RIP Medical Debt works with medical providers to purchase qualified debt for “pennies on the dollar” of the debt’s face value. An estimated $1.3 million will cover roughly $130 million of New Orleans’ medical debt, according to Moreno. She’s asking the Council to set aside $1.3 million in American Rescue Plan Act funds to cover the costs. Cook County used $12 million in ARPA funds to work to clear $1 billion of estimated debt, and Toledo used $1.4 million to cover an estimated $180 million.

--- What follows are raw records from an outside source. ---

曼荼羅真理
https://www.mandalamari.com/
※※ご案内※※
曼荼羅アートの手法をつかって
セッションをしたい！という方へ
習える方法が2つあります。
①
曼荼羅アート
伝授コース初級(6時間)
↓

“This is a tremendous way to spend one-time federal dollars to help many New Orleanians needing assistance for financial stability,” said Moreno in a press release. “Being sick or injured shouldn’t put anyone in debt or lead them to go broke. Medical debt can happen to anyone, but the toll is especially high among Black adults. As we know, communities of color have also been disproportionately impacted financially and medically by COVID-19. I hope this can provide relief and a financial reset for many families needing this boost.”
“We are very excited by the City of New Orleans’ enthusiasm — and that of all local partners — to tackle the persisting problem of medical debt,” said RIP President and CEO Allison Sesso. “We’re committed to doing our due diligence to ensure our model is viable and set up for success in every area we work. We look forward to furthering conversations with local leaders and provider partners to determine what’s possible in New Orleans.”
“This initiative advances the City’s Community Health Improvement Plan goals of improving access to health care and increasing economic stability for New Orleans residents,” said New Orleans Health Director Dr. Jennifer Avegno. “Data show that 21.3% of people in Louisiana have medical debt in collections, with an average amount of $824. About one in seven people with debt said they’ve been denied access to a hospital, doctor, or other providers because of unpaid bills. And what’s even more devastating is that many families must choose between paying off medical debt, buying food, or paying their bills.”
Moreno said the Council plans to move this process forward as quickly as possible. Next steps include coordinating with RIP Medical Debt, which will begin engaging local medical providers in an effort to access and clear eligible debt.